Yesterday the Duke was off. He just wasn't his normal self. So I shouldn't have been upset, but I was.
It was the end of the day. I was tired, falling asleep while trying to do somethings on the computer. It wasn't my bedtime, but really, I needed to be in bed. The Duke said so, but then did not follow through on enforcing it when I got side tracked doing something else.
I also told my first lie yesterday in I don't know how long. I was feeling so guilty. It is not like me to be dishonest, ever. He didn't address that either. The lie wasn't told to him, but still, I had told him about it afterwards.
Also, we are trying to get pregnant. I remember telling one of you just last week how the Duke was not stepping up in taking responsibility for is part in taking his vitamins and living healthy. Come to find out, he's only been taking his vitamins about twice a week. I was so hurt. I told him if he really wanted us to have a child, he'd be committed to at least taking his two vitamins once a day. I have to take 2 vitamins 3 times a day, 1 vitamin 4 times a day, and 1 vitamin 1 time a day. That's 11 vitamins I have to take at 4 times a day, and he only has to do two, once a day. I told him if he wasn't serious about having a child, I needed to know, we can't go into this if this is something he doesn't want.
I went to bed frustrated. I know, after the wonderful night we had the night before, I shouldn't have, but I think that played a part actually. To have connected so well, and then no connection at all, I really felt lost. He wanted to know what was wrong, I didn't want to talk. I just felt so disconnected now, so hurt, so unworthy.
Well I finally did talk. I didn't think I had talked to him disrespectfully, but I did complain. Something I have promised myself not to do. I feel like complaining to him like this is topping from the bottom. I read some of my kindle preparing to go to bed in another 5-10 minutes. All the sudden the Duke got up, turned on our bedroom light, took my kindle from me, and brought out the large paddle. I panicked. What had I done?
And panic I did. I hate that paddle. Blondie, I love you, but really??? Can I send you the large one back???? ;) Nothing makes me pay more attention than this paddle. Probably why the Duke loves it so much. I finally got the Duke to stop long enough to tell me what was going on, what I was being punished for.
I was being spanked for being disrespectful to him. I really didn't think I had been. I didn't say that, but did say that I thought I was just sharing my opinion. But I did produce my bottom for my paddling. This is what we agreed to earlier in the week. That even if the Duke was unsure, he could punish me.
The Duke actually got angry, He has NEVER shown his anger towards me. NEVER. Not even a little. I have only seen him angry once, and barely, and it was towards a friend of his, and several years into our marriage. In fact, I used to have a line I said to friends, "Never marry a man until you see him when he is truly angry. Then see how he handles it." I waited and waited and waited with the Duke, and realized I could be waiting forever or had to marry him without seeing his anger! LOL
So I was so shocked to see his anger. I was actually a bit frightened that he'd spank in anger, so I just asked him, while turning over, to remember not to spank me in anger. His mood changed in an instant and he relaxed. I have been told this morning that he wasn't actually angry, but that he did need to address my behaviour. He was being stern, not angry. I guess I see that now, if he'd been truly angry, he probably couldn't have relaxed that quick.

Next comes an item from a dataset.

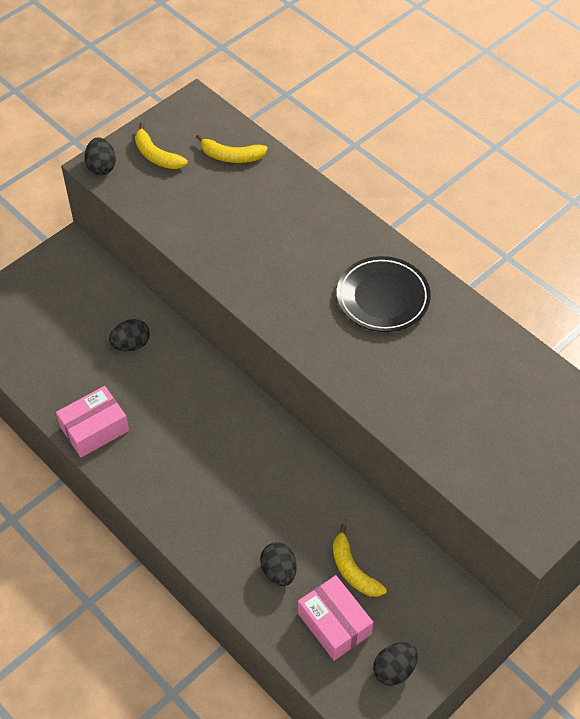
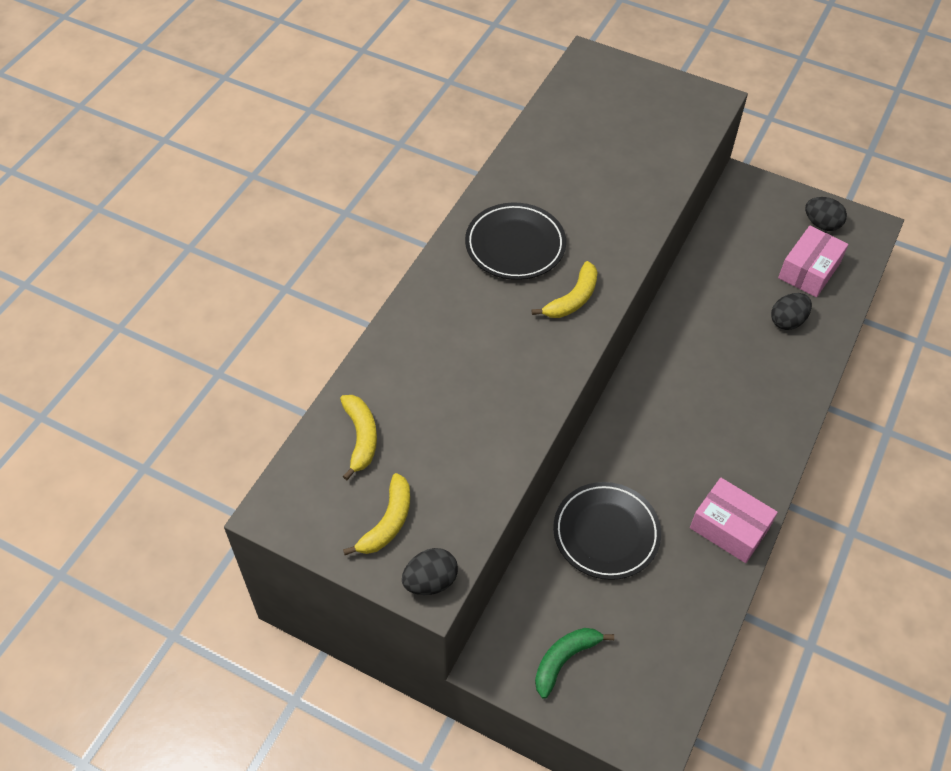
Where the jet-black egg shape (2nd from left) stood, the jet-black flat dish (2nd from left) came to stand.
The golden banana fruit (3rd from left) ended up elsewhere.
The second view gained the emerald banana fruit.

So I took a punishment last night for something I don't really feel I did, I really feel I was only sharing my opinion and not being mean. But I took the punishment anyway, and you know what? It was great. Don't get me wrong, it hurt so much, and I flew out of position at least three times. I was so mad at myself each time, but the good thing was, I put myself right back each time I realized what I'd done without being asked. And afterwards I cuddled into him hard. I need his arms around me, and I needed his love.

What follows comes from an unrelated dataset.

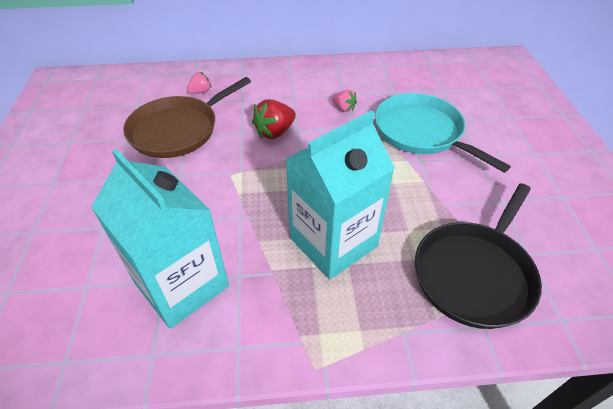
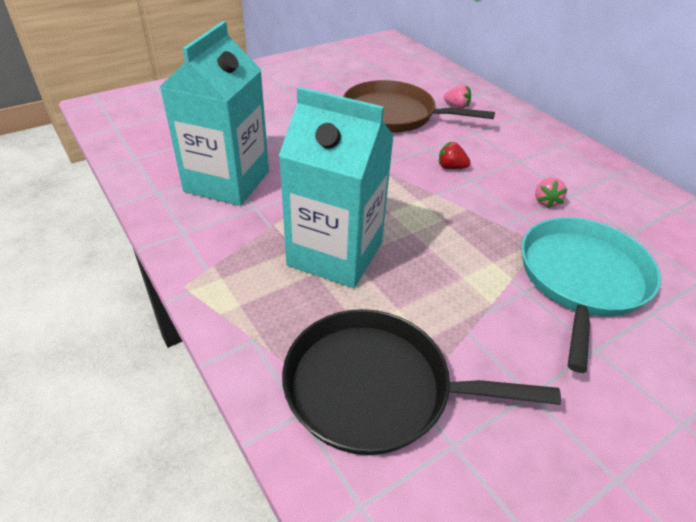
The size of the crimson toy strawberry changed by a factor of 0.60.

Today we are great. I am so glad we made this promise to each other this week. Maybe I was a bit disrespectful, I'd rather him err on the side of caution than not punish me when I really do need it. Needless to say, I wasn't allowed to have my kindle back to finish the chapter I was reading before bed. ;)
I can already see the difference in the Duke. He is more settled today. He is more sure of himself. He is already showing his confidence. He is wearing a big smile! I'll take it! :) This month long pact we made seems to be just what he needed. Almost a week in, we'll see if things keep getting better. :) I really hope so, more for him, than me. He really needs to see he can be a leader, he can make mistakes, he doesn't always need to be right, nor fear being wrong. I can't wait to see what the next three weeks bring.